### Your tasks
A – Summarize the blog post on online privacy and social networking sites in two sentences.
B – Carry the blog post on online privacy and social networking sites forward from its final sentence.

### Document text
*-*-*

Responses to EOTO


Josh Voorhees’s Individual Privacy in an Online World, does a great job of encapsulating the issues and challenges related to online privacy. I especially like how Josh details the five pressing problems concerning internet privacy. Of these fears, I’m especially concerned about #4, the prevalence of Big Brother. Josh writes,

While it is easy to dismiss many drastic claims of online dangers, the reality exists for potential serious implications for the collection of private data all in one place. Imagine if your potential health insurance provider had access to your credit card bills and could tell how often you ate fast food, drank at a bar, or bought cigarettes, this information could then be used to set your premiums and deductibles.

I see the concern here but when I think of Big Brother I’m even more concerned about the government using and manipulating information about me. Say for instance I post a message to a political blog or email list, and then I’m put on the no-fly list—it wouldn’t surprise me if this has actually happened. Recently we learned that Verizon has given out personal information when the government asked for it—they didn’t even wait for a court order.

So, to my mind, this whole issue is probably the most important facing the Internet today.

I have to agree with Joe Reco about MySpace and Facebook. His site examines the arms-length approach to socialization where strangers decide to become freinds. I wonder how a person chooses whom they want to befriend if they’ve never met-face to face? If reading about someone’s interests, their favorite music, or their likes and dislikes captures friends, then where is the depth in the relationship.

After reading one of the articles Joe recommended Found in (My) Space I fear the first impression of a person’s site might lead to quick judgments. As this article pointed out, exaggerations are commonplace and people write misinformation. Mistakes like the one in the Allgier’s case, where a false site was created by someone other than the person in question, leaves journalists writing something that isn’t correct.

I began to see how these sites could be manipulated. Anyone can create a site and put whatever they want on it. This could become dangerous as well as hurtful. And what I find even more appalling is how a university can do research on an individual, bring up his indiscretions, then use the information against him. Earlier in the year we wrote about email and the disadvantage of employers peeking into our mail and reading its contents. I find those who helicopter around personal sites to be of a similar ilk. These two Big Brotherish eavesdropping devices scare me. I guess I will remain terribly unpopular in the high school scheme of things because I will never have a MySpace or Facebook site. I think I’m safer that way.

*-*-*

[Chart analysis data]

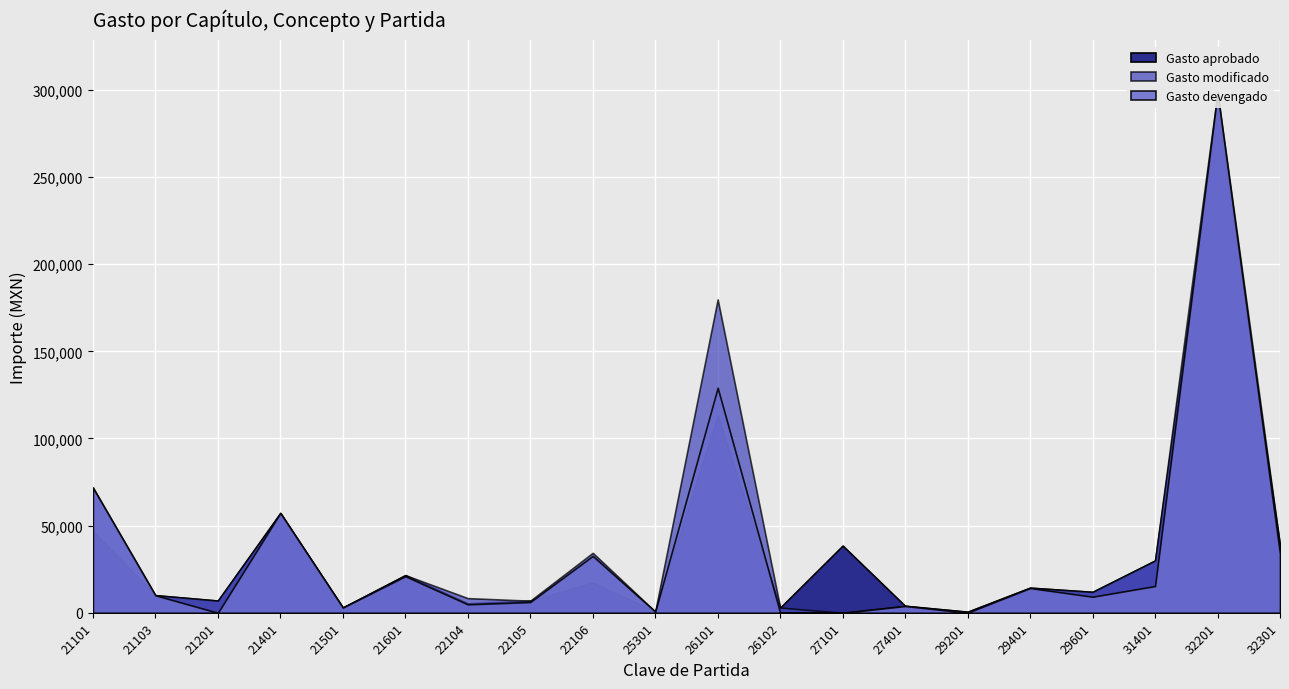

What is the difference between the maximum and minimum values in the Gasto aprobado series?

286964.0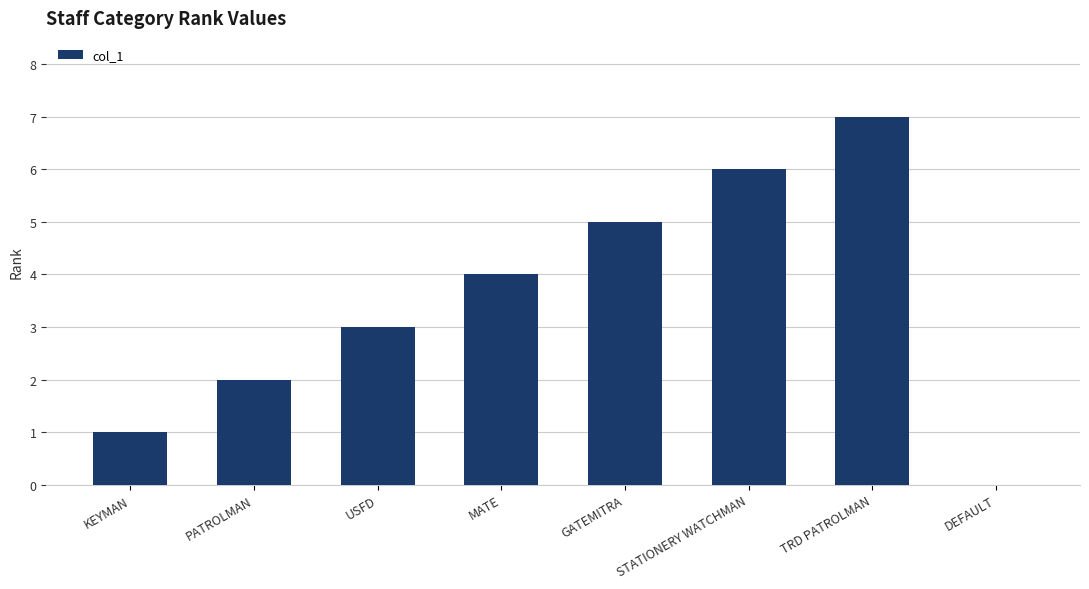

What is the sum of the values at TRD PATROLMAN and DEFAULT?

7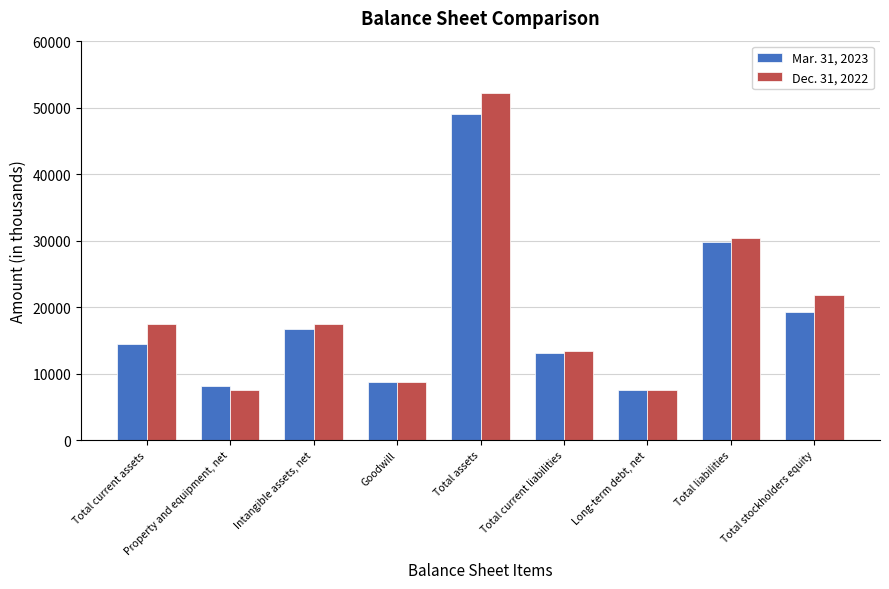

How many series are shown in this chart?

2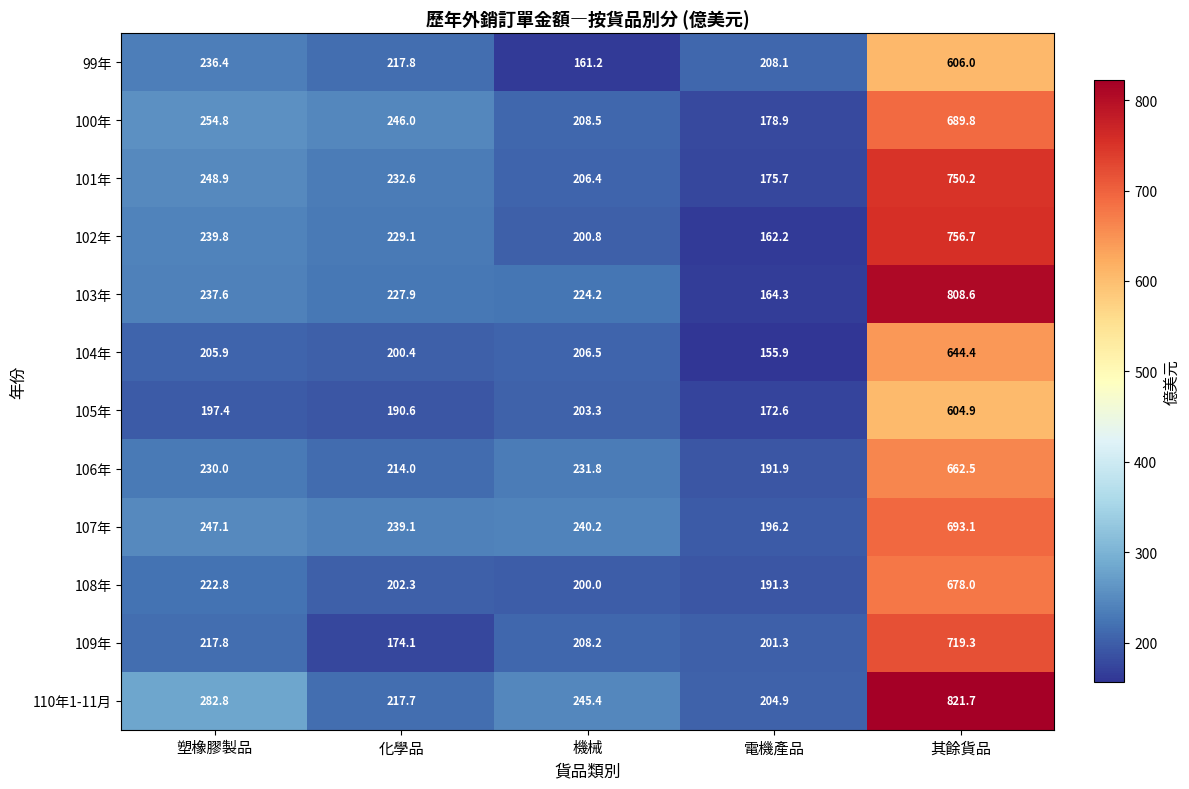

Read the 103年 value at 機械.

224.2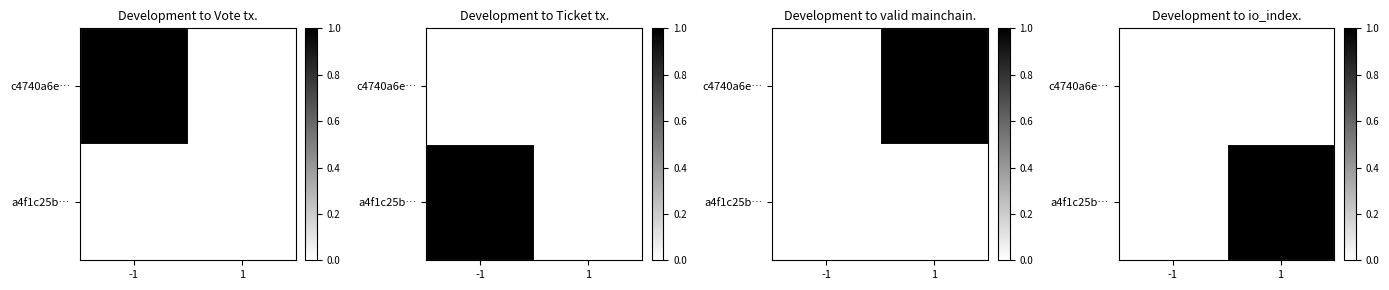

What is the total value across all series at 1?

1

*-*-*

### Task-by-task results
A – The post praises Josh Voorhees's piece on online privacy and, picking up its concern about Big Brother, says the writer worries even more about the government using and manipulating personal information, calling this the most important issue facing the Internet today. It then agrees with Joe Reco's doubts about friendships formed on MySpace and Facebook, warns that such sites can be faked, manipulated, and used against people, and says the writer will never have one.

B –
David Shabazz has a posting with lots of information about liability issues. The discussion of the early liability cases is like a short history of the Internet. The way Compuserv was found not liable for distributing the messages of its users while Prodigy was based on its editing of the content. The early idea seemed to be, kill the messenger, don’t destroy the road on which the messenger has traveled. It seems like the later solutions as in the Internet Telecommunications Act take a more balanced approach.

I can see the need for internet service providers to have the ability to edit or remove messages. There could be any number of reasons for needing to do this. They should not necessarily be liable because they try to clean thing up. In all, this is still a bit murky for me. Maybe that is how it should be—each of these cases probably calls for tighter scrutiny and will be decided on its own merits, I suppose.

After reading Marcie Barnes’s Global Issues in Nutrition Communication: Focus on Food Labeling, I can understand why so many Americans still eat bad food. Even educated consumers run to Sam’s Club to buy loads of ground beef. (How about beef recalls?) Labeling is evasive and shifty, but here is the solution, as Marcie points out. Buy better food. It’s out there with plenty of stores that provide quality products. Your health is at risk if you don’t; again, as Marcie points out, maybe not immediately but eventually.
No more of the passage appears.